[[ Given entries, beginning ]]
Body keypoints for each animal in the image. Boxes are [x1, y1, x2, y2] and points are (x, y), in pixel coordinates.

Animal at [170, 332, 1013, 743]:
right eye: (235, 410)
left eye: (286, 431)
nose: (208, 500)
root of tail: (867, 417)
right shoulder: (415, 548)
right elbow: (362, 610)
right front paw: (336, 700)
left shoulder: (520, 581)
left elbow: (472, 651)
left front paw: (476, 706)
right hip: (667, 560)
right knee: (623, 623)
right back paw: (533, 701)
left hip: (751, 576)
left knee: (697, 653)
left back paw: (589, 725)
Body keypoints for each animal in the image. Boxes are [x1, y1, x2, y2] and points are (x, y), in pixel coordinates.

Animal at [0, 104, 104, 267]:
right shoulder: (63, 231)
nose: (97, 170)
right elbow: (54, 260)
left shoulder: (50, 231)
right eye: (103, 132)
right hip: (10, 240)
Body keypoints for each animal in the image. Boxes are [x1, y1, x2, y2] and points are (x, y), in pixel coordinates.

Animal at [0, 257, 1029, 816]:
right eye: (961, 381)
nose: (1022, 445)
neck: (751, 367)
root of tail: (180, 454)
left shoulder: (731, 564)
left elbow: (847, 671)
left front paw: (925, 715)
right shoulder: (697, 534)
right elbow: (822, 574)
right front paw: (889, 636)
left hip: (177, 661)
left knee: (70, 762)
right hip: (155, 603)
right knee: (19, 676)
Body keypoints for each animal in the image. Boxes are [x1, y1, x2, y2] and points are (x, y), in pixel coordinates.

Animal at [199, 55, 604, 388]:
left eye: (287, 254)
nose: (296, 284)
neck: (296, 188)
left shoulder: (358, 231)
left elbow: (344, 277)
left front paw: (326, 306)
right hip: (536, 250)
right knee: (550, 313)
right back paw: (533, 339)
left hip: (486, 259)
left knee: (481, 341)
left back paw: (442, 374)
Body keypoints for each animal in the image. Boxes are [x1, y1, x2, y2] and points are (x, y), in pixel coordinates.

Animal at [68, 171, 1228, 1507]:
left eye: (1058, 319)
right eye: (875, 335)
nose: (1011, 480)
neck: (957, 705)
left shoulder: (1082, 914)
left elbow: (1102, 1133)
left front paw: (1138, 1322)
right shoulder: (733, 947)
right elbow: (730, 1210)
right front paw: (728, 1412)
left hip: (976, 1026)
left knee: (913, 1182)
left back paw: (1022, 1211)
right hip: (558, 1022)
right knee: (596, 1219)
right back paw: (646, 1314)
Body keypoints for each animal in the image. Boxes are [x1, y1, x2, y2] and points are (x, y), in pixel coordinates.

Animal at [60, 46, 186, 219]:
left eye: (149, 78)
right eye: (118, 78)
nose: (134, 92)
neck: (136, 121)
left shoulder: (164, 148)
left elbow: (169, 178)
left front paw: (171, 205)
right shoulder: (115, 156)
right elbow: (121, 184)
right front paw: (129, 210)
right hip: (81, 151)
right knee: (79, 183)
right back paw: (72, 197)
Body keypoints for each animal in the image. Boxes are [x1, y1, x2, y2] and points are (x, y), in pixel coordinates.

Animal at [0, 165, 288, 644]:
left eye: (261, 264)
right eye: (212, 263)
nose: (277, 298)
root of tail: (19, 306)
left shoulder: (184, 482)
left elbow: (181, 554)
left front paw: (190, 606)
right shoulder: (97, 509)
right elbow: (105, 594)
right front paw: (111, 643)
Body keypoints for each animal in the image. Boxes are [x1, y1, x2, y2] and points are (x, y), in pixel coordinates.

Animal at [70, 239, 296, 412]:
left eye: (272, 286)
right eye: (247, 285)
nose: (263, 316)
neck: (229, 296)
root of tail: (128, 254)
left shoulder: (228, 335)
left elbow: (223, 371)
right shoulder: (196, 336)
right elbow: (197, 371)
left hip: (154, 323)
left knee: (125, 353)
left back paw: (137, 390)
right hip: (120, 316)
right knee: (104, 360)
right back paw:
[[ Given entries, end ]]
Goal of the exercise. Only one stretch of the records above is wanted: the lines between the one holding "left knee: (913, 1182)" and the one holding "neck: (136, 121)", inclusive, reproduced exactly.

Your solution.
left knee: (913, 1182)
left back paw: (1022, 1211)
right hip: (558, 1022)
right knee: (596, 1219)
right back paw: (646, 1314)
Body keypoints for each animal in the image. Boxes are [x1, y1, x2, y2] and points are (x, y), in pixel coordinates.

Animal at [60, 46, 186, 219]:
left eye: (149, 78)
right eye: (118, 78)
nose: (134, 92)
neck: (136, 121)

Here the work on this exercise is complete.